Problem to solve:
Drop all images. Then write out each line below exactly as given.

○ ○ ○

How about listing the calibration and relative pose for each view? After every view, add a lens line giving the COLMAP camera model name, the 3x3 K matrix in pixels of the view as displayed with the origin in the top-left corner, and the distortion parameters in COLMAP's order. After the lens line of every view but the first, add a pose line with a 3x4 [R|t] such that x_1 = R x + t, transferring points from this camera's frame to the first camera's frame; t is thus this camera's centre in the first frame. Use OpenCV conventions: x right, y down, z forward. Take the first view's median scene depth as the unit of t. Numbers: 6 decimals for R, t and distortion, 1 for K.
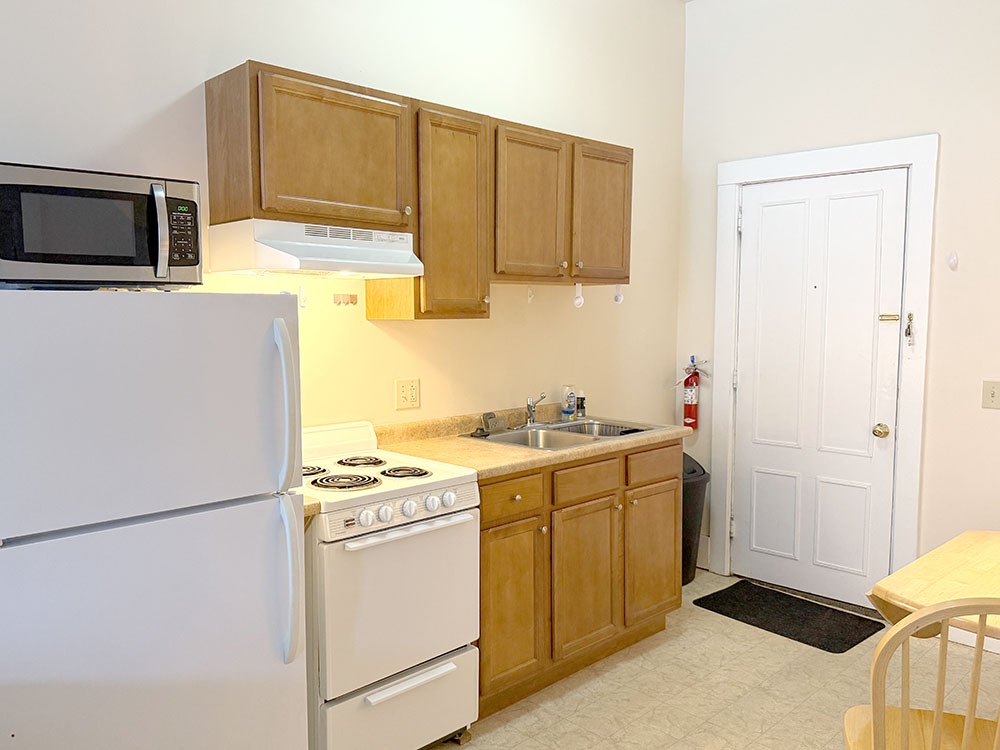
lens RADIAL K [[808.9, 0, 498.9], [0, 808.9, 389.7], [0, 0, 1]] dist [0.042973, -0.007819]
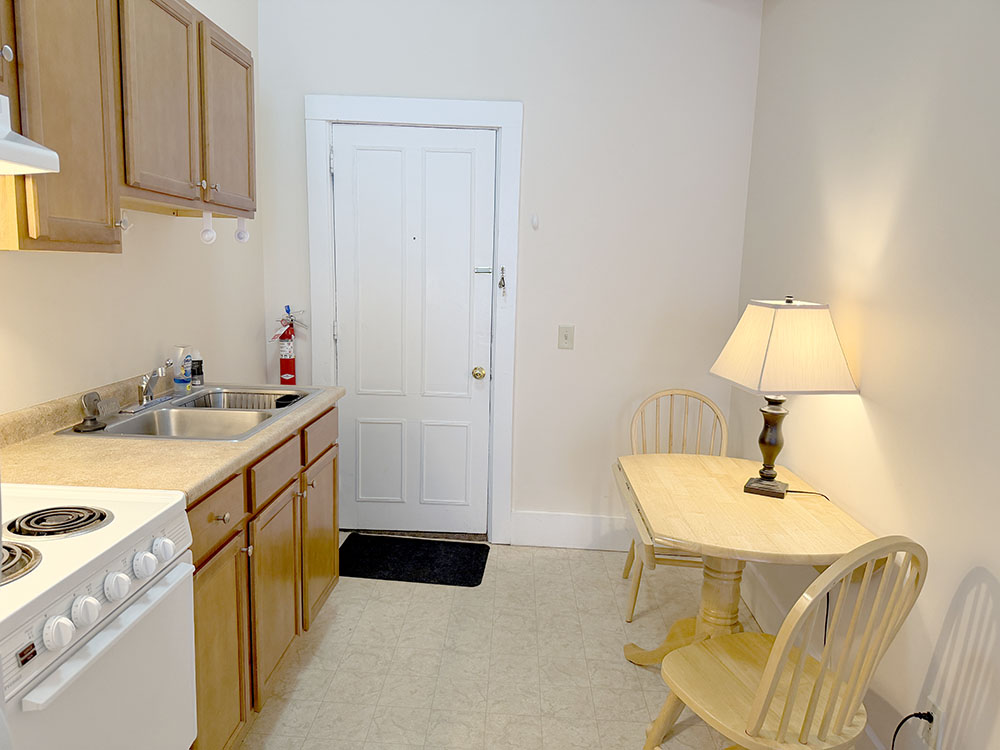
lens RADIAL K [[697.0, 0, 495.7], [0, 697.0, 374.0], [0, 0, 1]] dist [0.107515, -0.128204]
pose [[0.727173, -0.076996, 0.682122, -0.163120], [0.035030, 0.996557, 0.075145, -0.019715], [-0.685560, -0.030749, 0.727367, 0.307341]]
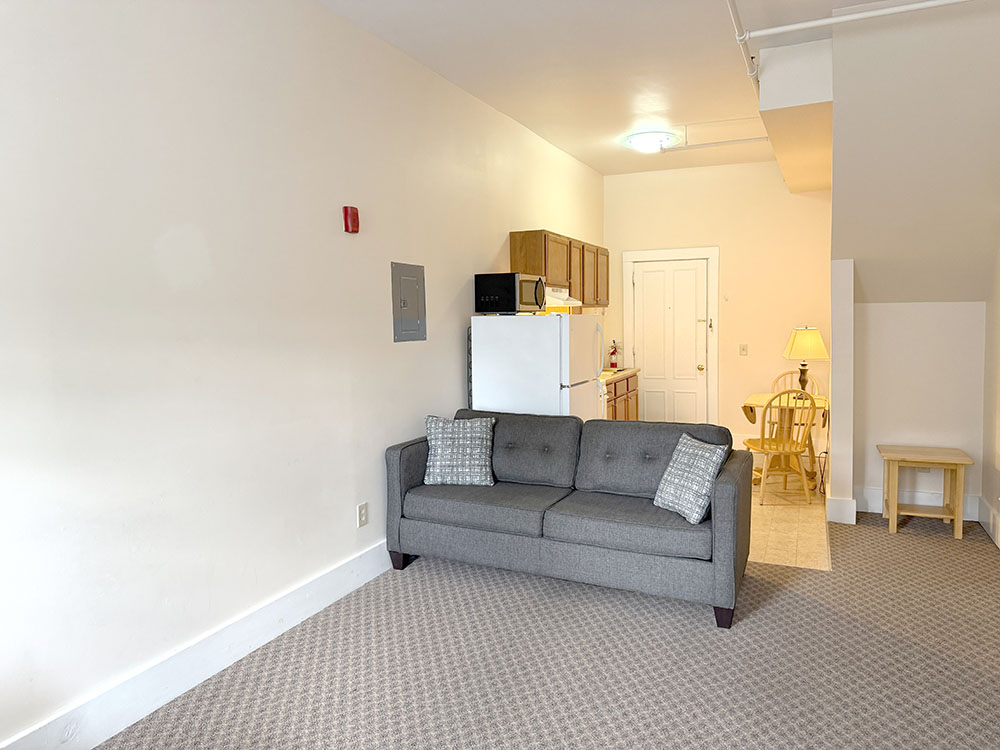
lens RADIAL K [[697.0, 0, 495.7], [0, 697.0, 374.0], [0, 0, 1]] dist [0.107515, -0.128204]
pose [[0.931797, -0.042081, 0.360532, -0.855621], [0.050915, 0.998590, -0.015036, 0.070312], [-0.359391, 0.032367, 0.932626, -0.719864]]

○ ○ ○

Expected output:
How about listing the calibration and relative pose for each view? After every view, add a lens line giving the COLMAP camera model name, the 3x3 K matrix in pixels of the view as displayed with the origin in the top-left corner, and the distortion parameters in COLMAP's order. After the lens line of every view but the first, add a pose line with a 3x4 [R|t] such that x_1 = R x + t, transferring points from this camera's frame to the first camera's frame; t is thus this camera's centre in the first frame. Use OpenCV conventions: x right, y down, z forward. Take the first view's median scene depth as the unit of t. Numbers: 6 decimals for R, t and distortion, 1 for K.
lens RADIAL K [[808.9, 0, 498.9], [0, 808.9, 389.7], [0, 0, 1]] dist [0.042973, -0.007819]
lens RADIAL K [[697.0, 0, 495.7], [0, 697.0, 374.0], [0, 0, 1]] dist [0.107515, -0.128204]
pose [[0.727173, -0.076996, 0.682122, -0.163120], [0.035030, 0.996557, 0.075145, -0.019715], [-0.685560, -0.030749, 0.727367, 0.307341]]
lens RADIAL K [[697.0, 0, 495.7], [0, 697.0, 374.0], [0, 0, 1]] dist [0.107515, -0.128204]
pose [[0.931797, -0.042081, 0.360532, -0.855621], [0.050915, 0.998590, -0.015036, 0.070312], [-0.359391, 0.032367, 0.932626, -0.719864]]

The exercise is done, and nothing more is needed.